The Marlins might sell for $1.6 billion, and you can bet the players will notice

Next time you’re tempted to complain about baseball player salaries, consider this:

Jeffrey Loria bought the Marlins in 2002 for $158.5 million. Fifteen years later, he might sell them for $1.6 billion.

That’s a 912 percent increase in less than 15 years, and the strongest possible evidence imaginable of how lucrative owning a major-league team can be.

The Marlins’ sale — a handshake agreement, according to Forbes — is far from complete. The final price might not be $1.6 billion. But the talks are real, and the group trying to buy the team includes Josh Kushner, the younger brother of Jared Kushner, son-in-law of president Donald Trump, according to the New York Times.

(Neither Jared Kushner, a top White House advisor, or his father Charles, who spent over a year in prison for illegal campaign donations, tax evasion and witness tampering, is part of the effort, the Times said.)

Whatever happens, Loria is going to win.

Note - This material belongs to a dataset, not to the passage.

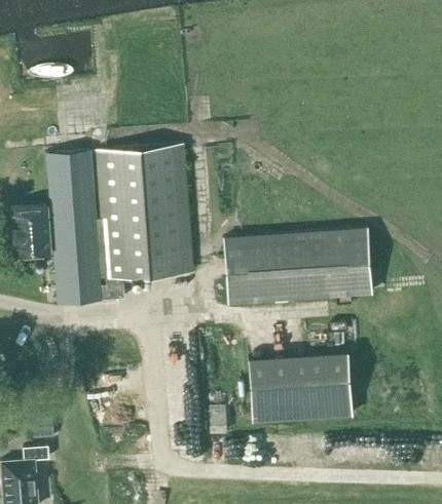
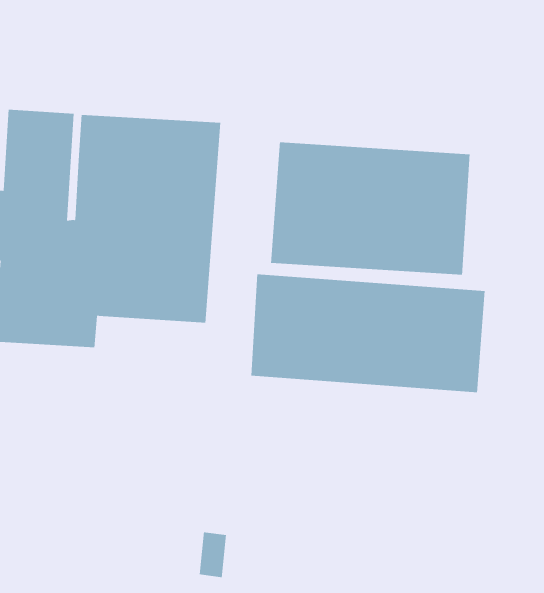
building: none -> [270,142,470,276]
building: [246,353,353,423] -> none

If the Kushner group fails to complete the purchase or gain baseball’s approval, the owner will find some other eager investor willing to meet some outrageous price.

Annual revenues are one thing, and the owners are doing just fine in that regard. But the real money is in skyrocketing franchise values — a deal by Nintendo to sell most of the ownership of the Mariners to a group of minority owners last April placed the value of the team and its majority share in a regional sports network at $1.4 billion.

Steve Mitchell/Steve Mitchell-USA TODAY Sports

Are the Marlins, less than a year later, worth more than the combined value of the Mariners and their RSN? Seems doubtful – Forbes valued the team at $675 million in March 2016 – but that’s a question for keener business minds than mine.

The Marlins in 2012 moved into a new $639 million ballpark funded mostly by Miami-Dade County. They are likely to land a new local television contract before their current agreement with FOX Sports expires in 2020.

Oh, it’s good to be an owner.

Granted, it’s also good to be a player, but the most recent collective-bargaining agreement, with its modest increases in luxury-tax thresholds, already seems to be stifling salary growth.

The sale of the Marlins for $1.6 billion, or even a lesser but significant sum, would only reinforce to the players that they should be getting more, setting the stage for labor friction in the future.

That’s a story for another day — a day when Loria will be on a beach somewhere, rejoicing over his investment for the ages, counting his money.